Note: Published in 1952, this is the thirteenth of 29 novels starring the PI partnership of Bertha Cool and Donald Lam that were written by Erle Stanley Gardner under the pen name of A.A. Fair. Though not a fan of comparisons, I think that Fair’s Cool and Lam novels are smarter, sexier, wittier and just more entertaining than Gardner’s Perry Mason novels.
Top of the Heap – Erle Stanley Gardner writing as A.A. Fair
John Carver Billings II strode into Cool and Lam’s office doing his damnedest to seem confident.
He told a story as shaky as his hands. His date Maurine vanished after a party where Billings played escort. Slipped away with someone else. For most men, a bruised ego. For Billings, a big problem.
Because hours later, Gabby Garvanza - Maurine's dangerous boyfriend - was shot. Gabby is lying in a hospital bed, riddled with bullets, and the police are circling. Billings needs an alibi but fast.

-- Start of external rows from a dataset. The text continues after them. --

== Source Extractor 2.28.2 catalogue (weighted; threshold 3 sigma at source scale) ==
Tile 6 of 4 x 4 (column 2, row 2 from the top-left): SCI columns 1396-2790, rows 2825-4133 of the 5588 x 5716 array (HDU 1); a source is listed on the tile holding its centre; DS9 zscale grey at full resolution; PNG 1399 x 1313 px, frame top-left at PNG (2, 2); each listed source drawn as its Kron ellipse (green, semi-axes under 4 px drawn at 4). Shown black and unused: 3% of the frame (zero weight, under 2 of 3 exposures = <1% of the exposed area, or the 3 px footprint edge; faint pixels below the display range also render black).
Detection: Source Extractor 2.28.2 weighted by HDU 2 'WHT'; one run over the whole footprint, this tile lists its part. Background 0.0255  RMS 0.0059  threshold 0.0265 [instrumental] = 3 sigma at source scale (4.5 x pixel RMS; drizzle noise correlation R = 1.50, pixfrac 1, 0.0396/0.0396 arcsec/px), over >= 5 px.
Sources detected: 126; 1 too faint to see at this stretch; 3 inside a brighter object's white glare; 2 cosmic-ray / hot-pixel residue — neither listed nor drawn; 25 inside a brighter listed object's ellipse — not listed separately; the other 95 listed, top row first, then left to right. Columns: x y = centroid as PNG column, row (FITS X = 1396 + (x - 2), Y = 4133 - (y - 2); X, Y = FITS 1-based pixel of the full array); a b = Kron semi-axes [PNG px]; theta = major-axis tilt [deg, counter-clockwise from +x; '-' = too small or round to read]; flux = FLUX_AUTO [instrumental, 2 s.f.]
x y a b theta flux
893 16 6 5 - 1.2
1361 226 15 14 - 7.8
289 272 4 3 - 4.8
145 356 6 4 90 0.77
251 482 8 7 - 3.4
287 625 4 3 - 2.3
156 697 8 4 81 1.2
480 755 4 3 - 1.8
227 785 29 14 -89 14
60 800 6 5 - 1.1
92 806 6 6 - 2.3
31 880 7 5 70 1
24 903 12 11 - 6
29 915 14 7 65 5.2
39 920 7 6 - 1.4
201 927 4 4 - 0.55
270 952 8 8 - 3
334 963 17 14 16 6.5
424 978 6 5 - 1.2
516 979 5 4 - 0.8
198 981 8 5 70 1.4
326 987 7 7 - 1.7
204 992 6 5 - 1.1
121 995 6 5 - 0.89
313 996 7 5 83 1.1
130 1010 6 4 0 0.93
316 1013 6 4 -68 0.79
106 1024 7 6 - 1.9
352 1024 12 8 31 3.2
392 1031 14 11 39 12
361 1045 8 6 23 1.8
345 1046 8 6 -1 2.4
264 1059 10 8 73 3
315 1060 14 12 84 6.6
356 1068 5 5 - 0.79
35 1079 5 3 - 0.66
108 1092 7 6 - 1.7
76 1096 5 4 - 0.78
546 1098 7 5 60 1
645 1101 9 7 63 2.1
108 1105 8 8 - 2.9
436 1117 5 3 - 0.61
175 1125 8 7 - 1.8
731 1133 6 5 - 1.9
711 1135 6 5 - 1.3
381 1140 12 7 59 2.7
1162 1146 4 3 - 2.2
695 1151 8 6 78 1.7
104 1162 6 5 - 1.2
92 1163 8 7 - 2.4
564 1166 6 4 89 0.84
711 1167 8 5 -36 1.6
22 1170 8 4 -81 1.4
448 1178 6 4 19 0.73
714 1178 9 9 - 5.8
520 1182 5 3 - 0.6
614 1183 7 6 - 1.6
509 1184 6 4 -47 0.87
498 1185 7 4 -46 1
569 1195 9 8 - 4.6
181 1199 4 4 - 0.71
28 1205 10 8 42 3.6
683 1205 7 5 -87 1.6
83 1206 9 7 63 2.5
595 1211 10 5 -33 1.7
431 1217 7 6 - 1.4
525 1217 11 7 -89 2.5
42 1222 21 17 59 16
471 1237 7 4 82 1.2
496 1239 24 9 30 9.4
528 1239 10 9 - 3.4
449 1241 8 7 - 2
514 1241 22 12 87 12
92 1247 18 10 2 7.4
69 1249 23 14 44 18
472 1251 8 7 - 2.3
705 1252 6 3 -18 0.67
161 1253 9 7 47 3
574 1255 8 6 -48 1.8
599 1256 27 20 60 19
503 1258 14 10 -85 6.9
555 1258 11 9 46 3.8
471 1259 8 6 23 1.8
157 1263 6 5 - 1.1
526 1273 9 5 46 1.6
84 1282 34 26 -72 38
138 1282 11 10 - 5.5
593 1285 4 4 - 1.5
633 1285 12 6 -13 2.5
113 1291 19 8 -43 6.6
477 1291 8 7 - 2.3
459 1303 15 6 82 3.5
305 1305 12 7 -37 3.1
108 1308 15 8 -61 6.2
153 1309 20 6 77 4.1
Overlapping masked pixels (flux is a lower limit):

Billings claims he spent the night with two other women. By morning, they were gone too. Three women missing. Coincidence - or is Fate teeing up John the Second?
What follows is classic Gardner in a case that starts simple and twists into a maze of lies and greed. Lam's PI partner Bertha Cool smells money. Three hundred dollars already paid in retainer, five hundred more promised. Simple job: find the girls, clear Billings. Lam sees the cracks, the details that don’t fit. And with his every step, the ground shifts. Mining assets, they call them. Lam knows better and follows his usual inclination not to tell anybody - not the reader; certainly not Bertha - what he suspects is afoot.
Top of the Heap exemplifies Gardner’s signature formula: murder as a side effect of scams and schemes gone sideways. Bertha Cool, a comic miser in the Mr. Krabs mold, clashes hilariously with Lam’s understated brilliance. His quiet finesse and patient listening make him irresistible to women - despite his short stature and Bertha’s stingy pay.
Hard Case Crime’s 2004 reissue was a masterstroke, rescuing a gem that proves Gardner’s Cool and Lam novels deserve a place beside the best of hardboiled fiction.